Packages for Probability and Statistics
There are mainly two packages which are of importance. The first one is NumPy, this is a package for scientific computing. It is not strictly for probability and statistics, rather is provides a wide array of mathematical functionality such as support for matrices, linear algebra, Fourier transform as well as random number generation. NumPy is part of the SciPy Stack, hence it’s better to download the whole stack with all included software, since you might need the other functionality as well. A lot of the probability functions reside in the “scipy.stats” package. With this we can generate a huge amount of different types of random variables, it is truly a great library.

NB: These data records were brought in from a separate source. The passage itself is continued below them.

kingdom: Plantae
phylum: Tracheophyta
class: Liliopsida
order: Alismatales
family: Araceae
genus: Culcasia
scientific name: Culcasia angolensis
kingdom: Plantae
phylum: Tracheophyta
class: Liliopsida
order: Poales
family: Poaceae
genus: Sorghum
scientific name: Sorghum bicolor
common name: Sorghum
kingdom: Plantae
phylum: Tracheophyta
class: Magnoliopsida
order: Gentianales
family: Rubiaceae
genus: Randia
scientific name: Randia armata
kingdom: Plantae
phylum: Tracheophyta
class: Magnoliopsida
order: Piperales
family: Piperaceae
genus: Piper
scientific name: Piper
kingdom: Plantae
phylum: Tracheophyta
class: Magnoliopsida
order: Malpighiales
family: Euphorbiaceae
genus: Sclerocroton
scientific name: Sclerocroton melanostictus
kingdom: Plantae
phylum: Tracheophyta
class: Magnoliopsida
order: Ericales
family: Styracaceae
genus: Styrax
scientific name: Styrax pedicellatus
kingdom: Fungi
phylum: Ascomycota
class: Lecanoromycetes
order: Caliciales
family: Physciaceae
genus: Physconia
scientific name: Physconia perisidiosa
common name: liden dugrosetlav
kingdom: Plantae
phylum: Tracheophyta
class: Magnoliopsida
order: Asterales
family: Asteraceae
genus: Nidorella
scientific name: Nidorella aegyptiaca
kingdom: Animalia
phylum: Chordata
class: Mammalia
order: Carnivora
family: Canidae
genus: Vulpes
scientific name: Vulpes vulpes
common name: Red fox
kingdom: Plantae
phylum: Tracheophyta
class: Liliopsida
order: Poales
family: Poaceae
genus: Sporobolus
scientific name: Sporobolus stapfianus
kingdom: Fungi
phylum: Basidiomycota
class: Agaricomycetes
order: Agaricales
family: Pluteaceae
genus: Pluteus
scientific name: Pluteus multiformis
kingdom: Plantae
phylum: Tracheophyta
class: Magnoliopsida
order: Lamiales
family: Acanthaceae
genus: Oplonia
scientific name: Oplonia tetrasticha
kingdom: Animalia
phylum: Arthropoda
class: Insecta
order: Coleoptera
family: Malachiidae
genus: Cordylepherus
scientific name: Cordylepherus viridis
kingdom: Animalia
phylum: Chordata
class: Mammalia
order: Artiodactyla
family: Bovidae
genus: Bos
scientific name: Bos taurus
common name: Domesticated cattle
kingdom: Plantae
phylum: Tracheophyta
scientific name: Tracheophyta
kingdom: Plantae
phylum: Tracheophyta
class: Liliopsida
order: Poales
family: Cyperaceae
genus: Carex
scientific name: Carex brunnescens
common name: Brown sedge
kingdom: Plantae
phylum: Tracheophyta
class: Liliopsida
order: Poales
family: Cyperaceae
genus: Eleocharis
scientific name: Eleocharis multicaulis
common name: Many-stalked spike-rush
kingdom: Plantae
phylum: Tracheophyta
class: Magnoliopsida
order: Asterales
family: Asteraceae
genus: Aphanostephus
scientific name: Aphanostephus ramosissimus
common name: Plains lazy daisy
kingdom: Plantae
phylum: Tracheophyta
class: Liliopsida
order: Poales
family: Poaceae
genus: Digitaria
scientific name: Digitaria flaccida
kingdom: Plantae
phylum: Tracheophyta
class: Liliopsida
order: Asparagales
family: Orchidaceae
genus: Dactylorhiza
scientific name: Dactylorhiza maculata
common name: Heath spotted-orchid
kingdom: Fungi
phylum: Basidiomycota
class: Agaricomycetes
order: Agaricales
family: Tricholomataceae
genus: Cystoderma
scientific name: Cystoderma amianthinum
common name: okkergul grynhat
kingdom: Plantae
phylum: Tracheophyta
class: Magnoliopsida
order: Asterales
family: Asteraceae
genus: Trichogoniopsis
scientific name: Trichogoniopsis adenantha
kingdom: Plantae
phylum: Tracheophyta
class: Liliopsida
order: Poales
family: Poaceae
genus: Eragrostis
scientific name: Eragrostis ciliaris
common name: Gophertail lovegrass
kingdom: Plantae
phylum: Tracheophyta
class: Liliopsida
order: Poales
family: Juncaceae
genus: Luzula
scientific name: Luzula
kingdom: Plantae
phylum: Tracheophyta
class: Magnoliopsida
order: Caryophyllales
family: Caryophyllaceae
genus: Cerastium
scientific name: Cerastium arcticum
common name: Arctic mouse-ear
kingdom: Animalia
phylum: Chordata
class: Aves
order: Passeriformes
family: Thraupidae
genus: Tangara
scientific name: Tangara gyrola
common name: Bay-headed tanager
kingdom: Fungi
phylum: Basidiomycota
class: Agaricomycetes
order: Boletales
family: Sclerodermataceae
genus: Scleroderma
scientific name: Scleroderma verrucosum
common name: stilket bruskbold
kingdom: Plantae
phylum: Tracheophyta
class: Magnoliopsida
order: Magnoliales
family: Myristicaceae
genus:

Example – Generate Gaussian Random Variable
Let’s start simple and generate a Gaussian random vector first. This is basically a vector which at each element contains a realization of a random variable. To generate 100 values, we can write
import scipy
from scipy import stats
import matplotlib.pyplot as plt
x =scipy.stats.norm.rvs(size=100)
plt.plot(x)
plt.xlabel(‘Index’)
plt.ylabel(‘Value’)
plt.title(‘Gaussian random vector’)
plt.show()
Lets step through the code step by step. The variable x is filled with Gaussian random variable values by the norm.rvs command. The result is then plotted by the plt.plot command. This generates the following output
If we look in the scipy.stats documentation, we can find a huge amount of random number generators, this is great for development and can produce very advanced and sophisticated programs. Add on this that there are packages for advanced topics such as machine learning, that can be used together with the SciPy package.
Summary
We learned what is required to generate random numbers in Python, and how to generate a Gaussian random vector, which is basically a list of independent Gaussian random variables. We also learn how to plot using matplotlib. To plot other distributions, we just simple need to change what function we use to set the vector x. In comparison with Matlab we see that this example is similar. Hence for low level applications it is probably better to use Python since there is no licence fee for it.